▶ What you will do
Using the records below, output the stretch that opens with the line containing "M1210 1120V1126L1205 1129V1135L1211" and closes with the line containing "M0 1188 321 1461 914 1952", exactly and including both lines, with nothing more.

▶ Data section
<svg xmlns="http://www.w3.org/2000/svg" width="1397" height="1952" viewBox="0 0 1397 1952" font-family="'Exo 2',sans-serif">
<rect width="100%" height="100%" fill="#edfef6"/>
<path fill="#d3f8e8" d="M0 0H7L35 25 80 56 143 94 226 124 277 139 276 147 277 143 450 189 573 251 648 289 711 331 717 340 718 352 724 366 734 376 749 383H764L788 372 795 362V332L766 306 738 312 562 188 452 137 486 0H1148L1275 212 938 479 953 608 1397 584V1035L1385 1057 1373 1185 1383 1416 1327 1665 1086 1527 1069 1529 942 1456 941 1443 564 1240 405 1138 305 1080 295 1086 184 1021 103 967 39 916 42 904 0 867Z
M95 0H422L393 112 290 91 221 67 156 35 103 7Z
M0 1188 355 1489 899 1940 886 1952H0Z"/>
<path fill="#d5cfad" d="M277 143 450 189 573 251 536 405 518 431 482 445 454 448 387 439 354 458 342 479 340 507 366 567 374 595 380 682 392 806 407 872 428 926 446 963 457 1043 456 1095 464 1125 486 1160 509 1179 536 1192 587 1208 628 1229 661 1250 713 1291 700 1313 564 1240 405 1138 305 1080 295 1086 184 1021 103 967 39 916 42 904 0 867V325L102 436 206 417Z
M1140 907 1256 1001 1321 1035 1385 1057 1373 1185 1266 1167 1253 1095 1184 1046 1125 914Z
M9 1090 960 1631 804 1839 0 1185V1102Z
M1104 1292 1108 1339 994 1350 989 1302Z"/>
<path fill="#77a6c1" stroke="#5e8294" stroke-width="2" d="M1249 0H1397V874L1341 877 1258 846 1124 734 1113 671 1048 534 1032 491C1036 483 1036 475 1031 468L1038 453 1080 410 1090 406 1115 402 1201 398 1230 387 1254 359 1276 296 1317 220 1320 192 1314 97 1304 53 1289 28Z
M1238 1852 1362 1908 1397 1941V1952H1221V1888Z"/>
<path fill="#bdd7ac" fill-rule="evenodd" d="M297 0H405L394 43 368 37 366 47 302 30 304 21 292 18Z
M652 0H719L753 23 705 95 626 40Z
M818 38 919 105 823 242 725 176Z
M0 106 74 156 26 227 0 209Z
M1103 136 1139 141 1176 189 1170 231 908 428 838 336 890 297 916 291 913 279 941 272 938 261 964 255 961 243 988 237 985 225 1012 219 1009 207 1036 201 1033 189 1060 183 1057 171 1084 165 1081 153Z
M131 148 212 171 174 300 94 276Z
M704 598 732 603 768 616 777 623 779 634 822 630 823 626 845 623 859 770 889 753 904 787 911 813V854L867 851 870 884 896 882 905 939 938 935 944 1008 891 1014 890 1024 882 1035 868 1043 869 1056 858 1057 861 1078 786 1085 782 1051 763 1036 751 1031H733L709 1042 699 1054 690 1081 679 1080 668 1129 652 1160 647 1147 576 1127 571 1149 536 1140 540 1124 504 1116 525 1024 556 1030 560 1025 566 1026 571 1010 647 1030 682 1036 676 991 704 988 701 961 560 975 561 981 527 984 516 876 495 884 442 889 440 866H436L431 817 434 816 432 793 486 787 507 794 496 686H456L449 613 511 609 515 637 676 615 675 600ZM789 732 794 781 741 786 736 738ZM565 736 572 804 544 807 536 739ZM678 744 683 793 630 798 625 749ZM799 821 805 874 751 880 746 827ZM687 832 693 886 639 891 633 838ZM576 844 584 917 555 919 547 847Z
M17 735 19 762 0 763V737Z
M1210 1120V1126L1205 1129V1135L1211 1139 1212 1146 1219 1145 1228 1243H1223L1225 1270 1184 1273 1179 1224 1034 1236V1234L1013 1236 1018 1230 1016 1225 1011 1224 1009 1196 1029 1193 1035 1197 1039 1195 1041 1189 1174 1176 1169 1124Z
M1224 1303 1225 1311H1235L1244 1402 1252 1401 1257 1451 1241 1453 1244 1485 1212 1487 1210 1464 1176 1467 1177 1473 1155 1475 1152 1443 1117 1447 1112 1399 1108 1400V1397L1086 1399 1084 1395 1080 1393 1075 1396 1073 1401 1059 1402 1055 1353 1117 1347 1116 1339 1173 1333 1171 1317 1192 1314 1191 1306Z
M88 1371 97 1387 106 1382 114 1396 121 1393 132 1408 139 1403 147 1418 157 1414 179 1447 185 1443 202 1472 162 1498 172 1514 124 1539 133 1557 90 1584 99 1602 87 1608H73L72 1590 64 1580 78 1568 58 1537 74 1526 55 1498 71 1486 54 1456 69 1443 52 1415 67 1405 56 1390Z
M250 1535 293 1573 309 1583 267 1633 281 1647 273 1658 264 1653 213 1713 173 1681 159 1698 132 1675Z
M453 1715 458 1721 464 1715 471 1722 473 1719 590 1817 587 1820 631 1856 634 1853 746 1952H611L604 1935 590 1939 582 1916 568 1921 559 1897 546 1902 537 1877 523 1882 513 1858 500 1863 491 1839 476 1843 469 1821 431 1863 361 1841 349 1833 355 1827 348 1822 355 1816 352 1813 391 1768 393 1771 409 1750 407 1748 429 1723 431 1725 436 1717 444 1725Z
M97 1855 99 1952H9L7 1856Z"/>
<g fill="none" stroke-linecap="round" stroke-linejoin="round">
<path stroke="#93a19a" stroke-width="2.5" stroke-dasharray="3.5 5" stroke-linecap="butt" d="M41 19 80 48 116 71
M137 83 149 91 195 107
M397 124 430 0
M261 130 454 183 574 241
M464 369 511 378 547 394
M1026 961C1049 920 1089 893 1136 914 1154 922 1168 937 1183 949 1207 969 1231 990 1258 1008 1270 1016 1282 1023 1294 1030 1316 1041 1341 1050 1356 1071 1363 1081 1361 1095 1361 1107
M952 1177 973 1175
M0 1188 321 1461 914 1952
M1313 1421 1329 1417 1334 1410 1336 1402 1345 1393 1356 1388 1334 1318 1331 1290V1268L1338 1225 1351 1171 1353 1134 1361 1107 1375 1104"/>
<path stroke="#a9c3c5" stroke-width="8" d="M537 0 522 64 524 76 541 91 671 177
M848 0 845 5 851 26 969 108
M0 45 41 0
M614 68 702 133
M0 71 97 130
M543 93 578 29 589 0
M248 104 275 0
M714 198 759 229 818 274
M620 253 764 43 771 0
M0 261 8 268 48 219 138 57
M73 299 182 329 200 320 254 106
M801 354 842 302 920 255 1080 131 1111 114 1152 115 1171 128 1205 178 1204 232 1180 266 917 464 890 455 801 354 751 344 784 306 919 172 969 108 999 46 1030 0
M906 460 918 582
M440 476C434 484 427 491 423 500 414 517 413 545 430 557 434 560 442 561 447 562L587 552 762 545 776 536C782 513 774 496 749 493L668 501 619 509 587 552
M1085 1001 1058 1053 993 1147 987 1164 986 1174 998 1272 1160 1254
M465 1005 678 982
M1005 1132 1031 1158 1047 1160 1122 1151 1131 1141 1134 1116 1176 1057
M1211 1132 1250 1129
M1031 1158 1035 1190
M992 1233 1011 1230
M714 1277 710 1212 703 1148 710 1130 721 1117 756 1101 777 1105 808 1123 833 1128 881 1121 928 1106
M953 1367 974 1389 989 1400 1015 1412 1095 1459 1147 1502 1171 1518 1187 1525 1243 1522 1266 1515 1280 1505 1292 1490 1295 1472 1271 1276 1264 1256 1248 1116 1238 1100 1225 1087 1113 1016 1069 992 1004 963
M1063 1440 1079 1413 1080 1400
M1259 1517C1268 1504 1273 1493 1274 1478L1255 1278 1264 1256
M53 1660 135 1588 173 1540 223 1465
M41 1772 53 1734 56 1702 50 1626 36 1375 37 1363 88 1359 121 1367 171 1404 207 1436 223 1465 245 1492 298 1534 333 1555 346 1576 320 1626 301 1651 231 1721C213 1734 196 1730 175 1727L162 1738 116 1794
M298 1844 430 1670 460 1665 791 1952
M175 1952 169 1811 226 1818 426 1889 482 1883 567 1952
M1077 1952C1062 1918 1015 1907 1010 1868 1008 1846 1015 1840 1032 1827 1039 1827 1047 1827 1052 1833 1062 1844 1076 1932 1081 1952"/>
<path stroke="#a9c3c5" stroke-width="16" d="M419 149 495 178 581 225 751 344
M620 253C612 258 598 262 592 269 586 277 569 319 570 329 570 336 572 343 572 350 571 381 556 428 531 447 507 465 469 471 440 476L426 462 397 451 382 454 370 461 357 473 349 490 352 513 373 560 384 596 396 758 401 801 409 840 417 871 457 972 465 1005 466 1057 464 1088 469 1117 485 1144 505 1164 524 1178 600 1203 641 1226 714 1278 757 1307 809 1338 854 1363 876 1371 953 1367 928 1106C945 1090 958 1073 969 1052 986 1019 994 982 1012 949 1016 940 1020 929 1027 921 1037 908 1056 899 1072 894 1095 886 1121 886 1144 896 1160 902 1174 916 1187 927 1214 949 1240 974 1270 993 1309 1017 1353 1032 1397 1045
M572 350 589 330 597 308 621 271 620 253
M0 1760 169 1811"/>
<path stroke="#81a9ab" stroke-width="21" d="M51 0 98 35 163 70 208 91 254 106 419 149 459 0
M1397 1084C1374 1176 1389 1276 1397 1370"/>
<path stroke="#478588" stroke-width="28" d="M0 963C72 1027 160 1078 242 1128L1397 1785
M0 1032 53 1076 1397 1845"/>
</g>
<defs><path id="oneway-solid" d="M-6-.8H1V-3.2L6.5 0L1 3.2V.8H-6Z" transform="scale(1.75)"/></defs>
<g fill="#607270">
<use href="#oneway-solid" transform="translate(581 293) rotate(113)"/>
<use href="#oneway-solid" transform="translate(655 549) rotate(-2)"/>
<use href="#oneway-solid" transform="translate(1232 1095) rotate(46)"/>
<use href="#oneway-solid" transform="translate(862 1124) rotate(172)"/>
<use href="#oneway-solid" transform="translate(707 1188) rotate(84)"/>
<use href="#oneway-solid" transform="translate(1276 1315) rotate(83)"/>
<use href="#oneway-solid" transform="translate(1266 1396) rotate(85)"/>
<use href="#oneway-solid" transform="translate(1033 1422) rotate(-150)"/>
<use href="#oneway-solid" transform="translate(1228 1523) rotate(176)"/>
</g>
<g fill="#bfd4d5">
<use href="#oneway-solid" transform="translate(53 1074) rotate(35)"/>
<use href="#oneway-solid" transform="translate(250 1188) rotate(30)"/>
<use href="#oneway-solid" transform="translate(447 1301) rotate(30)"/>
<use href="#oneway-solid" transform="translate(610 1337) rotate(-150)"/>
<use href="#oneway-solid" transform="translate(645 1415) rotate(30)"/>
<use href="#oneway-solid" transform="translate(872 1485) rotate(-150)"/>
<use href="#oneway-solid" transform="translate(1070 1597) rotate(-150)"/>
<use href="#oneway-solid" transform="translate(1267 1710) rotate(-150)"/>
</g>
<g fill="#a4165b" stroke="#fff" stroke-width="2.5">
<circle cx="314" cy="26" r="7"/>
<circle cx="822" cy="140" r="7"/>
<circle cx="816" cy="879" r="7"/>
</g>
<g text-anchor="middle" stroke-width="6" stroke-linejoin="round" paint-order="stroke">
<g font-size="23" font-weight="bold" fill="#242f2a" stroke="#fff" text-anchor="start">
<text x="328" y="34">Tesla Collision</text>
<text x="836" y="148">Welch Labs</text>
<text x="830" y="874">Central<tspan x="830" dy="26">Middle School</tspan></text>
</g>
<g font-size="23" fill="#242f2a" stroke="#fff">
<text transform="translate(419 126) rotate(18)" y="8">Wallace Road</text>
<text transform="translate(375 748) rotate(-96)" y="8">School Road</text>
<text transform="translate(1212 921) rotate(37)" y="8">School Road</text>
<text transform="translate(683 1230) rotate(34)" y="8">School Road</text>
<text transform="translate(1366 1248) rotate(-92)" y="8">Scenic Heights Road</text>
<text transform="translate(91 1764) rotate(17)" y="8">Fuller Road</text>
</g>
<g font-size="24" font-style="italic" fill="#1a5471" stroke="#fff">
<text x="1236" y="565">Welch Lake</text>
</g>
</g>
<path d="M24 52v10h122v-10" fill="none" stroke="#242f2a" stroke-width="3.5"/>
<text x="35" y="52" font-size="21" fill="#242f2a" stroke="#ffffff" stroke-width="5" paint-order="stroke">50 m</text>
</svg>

▶ Answer to this problem
M1210 1120V1126L1205 1129V1135L1211 1139 1212 1146 1219 1145 1228 1243H1223L1225 1270 1184 1273 1179 1224 1034 1236V1234L1013 1236 1018 1230 1016 1225 1011 1224 1009 1196 1029 1193 1035 1197 1039 1195 1041 1189 1174 1176 1169 1124Z
M1224 1303 1225 1311H1235L1244 1402 1252 1401 1257 1451 1241 1453 1244 1485 1212 1487 1210 1464 1176 1467 1177 1473 1155 1475 1152 1443 1117 1447 1112 1399 1108 1400V1397L1086 1399 1084 1395 1080 1393 1075 1396 1073 1401 1059 1402 1055 1353 1117 1347 1116 1339 1173 1333 1171 1317 1192 1314 1191 1306Z
M88 1371 97 1387 106 1382 114 1396 121 1393 132 1408 139 1403 147 1418 157 1414 179 1447 185 1443 202 1472 162 1498 172 1514 124 1539 133 1557 90 1584 99 1602 87 1608H73L72 1590 64 1580 78 1568 58 1537 74 1526 55 1498 71 1486 54 1456 69 1443 52 1415 67 1405 56 1390Z
M250 1535 293 1573 309 1583 267 1633 281 1647 273 1658 264 1653 213 1713 173 1681 159 1698 132 1675Z
M453 1715 458 1721 464 1715 471 1722 473 1719 590 1817 587 1820 631 1856 634 1853 746 1952H611L604 1935 590 1939 582 1916 568 1921 559 1897 546 1902 537 1877 523 1882 513 1858 500 1863 491 1839 476 1843 469 1821 431 1863 361 1841 349 1833 355 1827 348 1822 355 1816 352 1813 391 1768 393 1771 409 1750 407 1748 429 1723 431 1725 436 1717 444 1725Z
M97 1855 99 1952H9L7 1856Z"/>
<g fill="none" stroke-linecap="round" stroke-linejoin="round">
<path stroke="#93a19a" stroke-width="2.5" stroke-dasharray="3.5 5" stroke-linecap="butt" d="M41 19 80 48 116 71
M137 83 149 91 195 107
M397 124 430 0
M261 130 454 183 574 241
M464 369 511 378 547 394
M1026 961C1049 920 1089 893 1136 914 1154 922 1168 937 1183 949 1207 969 1231 990 1258 1008 1270 1016 1282 1023 1294 1030 1316 1041 1341 1050 1356 1071 1363 1081 1361 1095 1361 1107
M952 1177 973 1175
M0 1188 321 1461 914 1952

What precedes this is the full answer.